À propos de cette édition
Résumé/Sommaire
Huit mois après une mésaventure survenue en Islande, des jeunes de Calgary, de retour à la maison, se mettent à rêver des pâles habitants des grottes islandaises. Avec plus ou moins d’acuité, ils sentent que ce « peuple fantôme » les appellent à l’aide. Florian, Caroline, Ilana et Jason unissent leurs efforts pour comprendre cet appel onirique. Communiquant par Internet avec leurs amis éloignés qui étaient du voyage en Islande et leur professeur parti à Toronto, ils établissent la réalité du phénomène, puis éliminent leurs hypothèses initiales avant de se heurter à un mur.
En désespoir de cause, ils décident de faire appel à monsieur Saknussem, un médium qui se révèle singulièrement au fait de leurs problèmes. Cependant, Florian et ses amis surmontent leur méfiance initiale. Avec l’aide de Saknussem, Jason entrera en contact par le rêve avec les créatures en danger. Les indices sont déconcertants, mais Saknussem déchiffre l’énigme et conclut qu’il n’y a rien à faire. Les quatre jeunes s’insurgent et refusent l’inaction que Saknussem préconise. Avec son aide, ils feront de nouveau appel au don onirique de Jason pour entrer en contact avec le peuple des cavernes et convaincre ceux qui le peuvent de sauver ceux qui appelaient au secours…
Un peu secoués par leur aventure, Florian et ses amis se rassurent graduellement lorsque leurs rêves cessent de les tourmenter et ils obtiennent de leurs parents des vacances dans les Rocheuses.
Commentaires
Après avoir surmonté son aversion inspirée par une couverture d’une rare laideur, le lecteur découvre un roman plutôt gentillet, placé en partie sous le signe de Jules Verne. L’aventure, ici, vient chercher les jeunes personnages par l’intermédiaire de leurs rêves. Par conséquent, ils ne courent jamais le moindre risque, même si les rêves tournent aux cauchemars lorsque le « peuple fantôme » aux abois se fait plus pressant. Puisque le dramatique de la situation ne s’impose pas de lui-même, Florian et ses amis doivent surmonter leur scepticisme initial et consacrent une partie substantielle du livre à interpréter correctement l’appel au secours qu’ils reçoivent. La description de leurs démarches est relativement passionnante, mais elle n’est pas prenante. L’aventure ne se noue vraiment que dans le dix-neuvième des vingt-quatre courts chapitres que compte le livre.

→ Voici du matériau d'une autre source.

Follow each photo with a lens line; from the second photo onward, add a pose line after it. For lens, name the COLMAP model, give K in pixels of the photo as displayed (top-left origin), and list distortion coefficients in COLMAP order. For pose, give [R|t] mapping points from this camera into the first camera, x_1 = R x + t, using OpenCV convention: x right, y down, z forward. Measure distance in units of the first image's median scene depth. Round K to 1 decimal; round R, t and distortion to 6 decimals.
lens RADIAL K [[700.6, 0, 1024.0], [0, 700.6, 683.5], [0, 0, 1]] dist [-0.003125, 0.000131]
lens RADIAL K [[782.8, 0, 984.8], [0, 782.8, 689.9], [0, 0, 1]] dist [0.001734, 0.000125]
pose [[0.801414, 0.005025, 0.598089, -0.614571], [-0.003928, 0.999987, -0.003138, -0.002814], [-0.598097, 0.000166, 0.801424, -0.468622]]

Or donc, si l’intérêt du lecteur n’a pas complètement décliné avant ce point, c’est qu’il faut rendre hommage à la plume de Laurent Chabin. L’auteur parvient à soutenir et relancer plusieurs fois l’intérêt de la petite enquête que mènent Florian et ses amis. Cela a pour résultat de détourner l’attention du lecteur sur des pistes qui ne sont pas exploitées – leur ancien professeur, Réda, ne joue en fin de compte aucun rôle dans la résolution de l’aventure. Par contre, le trio principal formé de Florian, Jason et Caroline gagne en substance au gré des péripéties et s’attire les sympathies du lecteur. Forcés de concilier vie scolaire et enquête onirique, les jeunes protagonistes se montrent courageux et acharnés dans leur compassion.
Chabin fait de la communication par les rêves un phénomène empirique, lié à un talent que le peuple pâle aurait développé à force de vivre sous terre, dans le silence et l’isolement. Il n’emploie pas le mot télépathie et il ne fait pas non plus appel à des concepts nouvel-âgeux. Saknussem le médium révèle même qu’il a recouru à des trucs pour favoriser la première plongée dans le rêve de Jason. Ainsi, Chabin instaure un équilibre fragile entre une approche empirico-rationnelle du problème central et une résolution qu’il suffit de vouloir favorable pour qu’elle le soit…
Bref, il s’agit d’un roman sans vice majeur, de bonne tenue, mais qui a tendance à diluer l’intérêt de l’aventure principale en l’étirant au maximum. De manière fort intéressante, Chabin imagine que le péril encouru par des individus du « peuple fantôme » consiste en un mélange très humain d’imprudence des uns et de prudence exagérée des autres. Toutefois, la solution appliquée par Florian et ses amis est d’une simplicité un peu décevante. À la limite, on se demande pourquoi le « peuple fantôme » a dû faire appel à ces jeunes alors que les troglodytes pouvaient régler la situation entre eux. Mais pourquoi chipoter ? L’humanité et l’absence de prétention du roman sont plutôt rafraîchissantes. Et le public adolescent se voit parfois infliger bien pire. [JLT]
- Source : L'ASFFQ 1997, Alire, p. 55-56.
Références
- Doré, Jean, Lurelu, vol. 21, n˚ 1, p. 20.